Multimodal Radiomics Model (18F-FAPI PET/CT + CMR) for AL Cardiac Amyloidosis Prognosis (AL-CA)

1. Goal of the Study:

   The goal of this prospective observational study is to develop and validate a novel, non-invasive method for predicting the prognosis of patients with light-chain cardiac amyloidosis (AL-CA). This method integrates advanced multi-modal imaging techniques and artificial intelligence (radiomics) to provide early and accurate assessment of treatment response and survival outcomes.

2. Main Question:

   Can a multi-modal radiomics model, based on the fusion of [¹⁸F]FAPI PET/CT (assessing fibroblast activation) and 3D Cardiac MRI (CMR) (assessing structural damage) imaging data, accurately predict 12-month all-cause mortality and dynamically track disease progression in patients with AL-CA receiving standard care?

3. Participants:

   Population: Patients diagnosed with AL-CA (confirmed by endomyocardial biopsy or extracardiac biopsy plus specific cardiac criteria: NT-proBNP >332 pg/mL, mean left ventricular wall thickness >12 mm, excluding hypertension/other causes).

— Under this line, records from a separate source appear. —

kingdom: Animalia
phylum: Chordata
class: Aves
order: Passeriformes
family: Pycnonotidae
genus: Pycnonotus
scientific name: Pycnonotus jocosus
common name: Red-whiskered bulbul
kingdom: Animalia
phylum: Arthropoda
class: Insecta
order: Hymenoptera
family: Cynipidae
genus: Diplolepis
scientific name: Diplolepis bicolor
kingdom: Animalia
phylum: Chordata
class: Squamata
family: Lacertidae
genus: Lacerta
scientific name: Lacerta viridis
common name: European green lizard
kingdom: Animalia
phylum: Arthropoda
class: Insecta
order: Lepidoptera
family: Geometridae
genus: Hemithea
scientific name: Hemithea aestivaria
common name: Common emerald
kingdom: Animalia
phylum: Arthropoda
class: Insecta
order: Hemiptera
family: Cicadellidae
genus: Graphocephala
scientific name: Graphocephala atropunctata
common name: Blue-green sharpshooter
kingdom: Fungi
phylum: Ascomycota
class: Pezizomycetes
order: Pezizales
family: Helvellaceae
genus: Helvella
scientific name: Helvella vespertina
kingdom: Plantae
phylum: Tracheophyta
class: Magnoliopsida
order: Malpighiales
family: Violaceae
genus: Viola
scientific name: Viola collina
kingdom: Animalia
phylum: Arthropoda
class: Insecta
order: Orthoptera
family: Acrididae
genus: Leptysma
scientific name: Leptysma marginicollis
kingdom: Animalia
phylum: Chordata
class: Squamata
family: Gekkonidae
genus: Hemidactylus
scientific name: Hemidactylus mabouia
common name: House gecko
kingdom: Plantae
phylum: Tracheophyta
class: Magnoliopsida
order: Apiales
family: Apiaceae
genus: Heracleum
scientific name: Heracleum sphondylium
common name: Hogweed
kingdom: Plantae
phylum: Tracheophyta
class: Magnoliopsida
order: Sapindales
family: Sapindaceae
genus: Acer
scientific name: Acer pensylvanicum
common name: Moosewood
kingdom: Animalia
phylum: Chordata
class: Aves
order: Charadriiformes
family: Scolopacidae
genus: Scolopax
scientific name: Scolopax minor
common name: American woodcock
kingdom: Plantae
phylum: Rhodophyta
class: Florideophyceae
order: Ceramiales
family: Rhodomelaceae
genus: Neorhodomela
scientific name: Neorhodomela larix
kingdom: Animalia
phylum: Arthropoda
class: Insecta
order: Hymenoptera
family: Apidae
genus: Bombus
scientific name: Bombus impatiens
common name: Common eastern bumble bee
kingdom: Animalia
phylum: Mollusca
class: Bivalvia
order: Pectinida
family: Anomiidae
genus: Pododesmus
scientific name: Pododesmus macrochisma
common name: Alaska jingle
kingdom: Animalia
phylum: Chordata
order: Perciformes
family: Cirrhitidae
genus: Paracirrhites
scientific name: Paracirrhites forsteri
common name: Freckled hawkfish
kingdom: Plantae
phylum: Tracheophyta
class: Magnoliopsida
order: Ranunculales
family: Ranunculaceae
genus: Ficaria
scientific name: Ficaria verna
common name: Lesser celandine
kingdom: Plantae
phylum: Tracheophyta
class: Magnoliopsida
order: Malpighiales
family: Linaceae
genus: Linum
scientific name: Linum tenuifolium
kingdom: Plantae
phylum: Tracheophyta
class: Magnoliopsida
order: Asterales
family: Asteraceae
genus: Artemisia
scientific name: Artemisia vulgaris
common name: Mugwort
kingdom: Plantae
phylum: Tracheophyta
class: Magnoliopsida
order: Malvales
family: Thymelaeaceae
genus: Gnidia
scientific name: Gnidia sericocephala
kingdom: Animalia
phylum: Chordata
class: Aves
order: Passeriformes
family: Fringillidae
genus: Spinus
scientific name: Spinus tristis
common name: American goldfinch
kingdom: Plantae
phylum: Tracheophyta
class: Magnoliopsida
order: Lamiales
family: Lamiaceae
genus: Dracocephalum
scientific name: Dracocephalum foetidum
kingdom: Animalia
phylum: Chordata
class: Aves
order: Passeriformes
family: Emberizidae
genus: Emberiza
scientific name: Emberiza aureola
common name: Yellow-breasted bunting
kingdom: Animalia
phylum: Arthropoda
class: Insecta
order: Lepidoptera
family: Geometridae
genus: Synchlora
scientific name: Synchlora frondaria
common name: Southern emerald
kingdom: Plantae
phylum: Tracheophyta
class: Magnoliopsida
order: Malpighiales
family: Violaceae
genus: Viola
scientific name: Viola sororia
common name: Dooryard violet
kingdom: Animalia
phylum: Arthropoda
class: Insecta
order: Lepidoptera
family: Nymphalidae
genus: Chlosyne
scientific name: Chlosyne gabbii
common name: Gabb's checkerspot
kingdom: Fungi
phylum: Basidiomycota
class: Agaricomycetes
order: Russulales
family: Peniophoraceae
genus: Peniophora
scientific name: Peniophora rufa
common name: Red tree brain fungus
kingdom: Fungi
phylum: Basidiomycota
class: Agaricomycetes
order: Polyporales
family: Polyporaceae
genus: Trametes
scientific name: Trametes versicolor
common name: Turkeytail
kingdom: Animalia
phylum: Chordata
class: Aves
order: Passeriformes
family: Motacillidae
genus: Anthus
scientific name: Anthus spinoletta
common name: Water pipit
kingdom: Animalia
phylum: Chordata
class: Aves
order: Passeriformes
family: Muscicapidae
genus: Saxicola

   Setting: Single-center study at Beijing Anzhen Hospital, Capital Medical University.

   Number: 49 patients (calculated sample size accounting for dropouts).

   Key Criteria:

   Inclusion: Confirmed AL-CA diagnosis, receiving standard AL-CA treatment (chemotherapy e.g., Daratumumab-based regimen + supportive cardiac care).

   Exclusion: Active infection, advanced malignancy (life expectancy <12 months), severe cognitive impairment/immobility affecting imaging compliance/follow-up.

4. Study Design & Procedures:

   Design: Single-center prospective cohort study.

   Intervention: Participants receive standard-of-care treatment for AL-CA as per guidelines (chemotherapy regimen based on Daratumumab, Bortezomib, Cyclophosphamide, Dexamethasone; tailored cardiac support including diuretics, rate control, anticoagulation if needed).

   Procedures:

   Baseline: Upon enrollment, participants undergo comprehensive assessment: [¹⁸F]FAPI PET/CT scan, 3D CMR scan, blood tests (NT-proBNP, troponin, free light chains, etc.), clinical staging (Mayo 2012), functional assessment (NYHA class), quality of life questionnaire (KCCQ).

   Imaging: Specialized software (Siemens True D) performs cross-platform fusion of PET/CT and 3D CMR images. Radiomics features are extracted from the fused images using dedicated software (Siemens FeAture Explorer).

   Follow-up:

   Clinical: Every 3 months (symptoms, medication adherence, adverse events, lab tests including NT-proBNP).

   Imaging: Repeat [¹⁸F]FAPI PET/CT and 3D CMR scans at 6 months post-baseline. Radiomics features are extracted again.

   Endpoints: Primary endpoint is 12-month all-cause mortality. Secondary endpoints include re-hospitalization rates and changes in NYHA class. Follow-up continues until the 12-month endpoint for all participants.

   Data Analysis: Machine learning (LASSO-Cox regression) is used to select key radiomics features from baseline and 6-month scans and integrate them with quantitative imaging parameters (FAPI uptake volume, SUVmax, LGE burden, ECV) and clinical data to build prognostic models predicting 12-month survival.

5. Comparison:

Researchers will compare the predictive performance of the developed multi-modal radiomics model against:

• Traditional clinical biomarkers: NT-proBNP levels and Mayo Clinic staging.
• Standard quantitative imaging parameters alone: Such as myocardial FAPI uptake volume, SUVmax, or CMR-derived extracellular volume (ECV) measured at baseline and 6 months.

The goal is to demonstrate superior accuracy in predicting 12-month all-cause mortality using the integrated radiomics approach.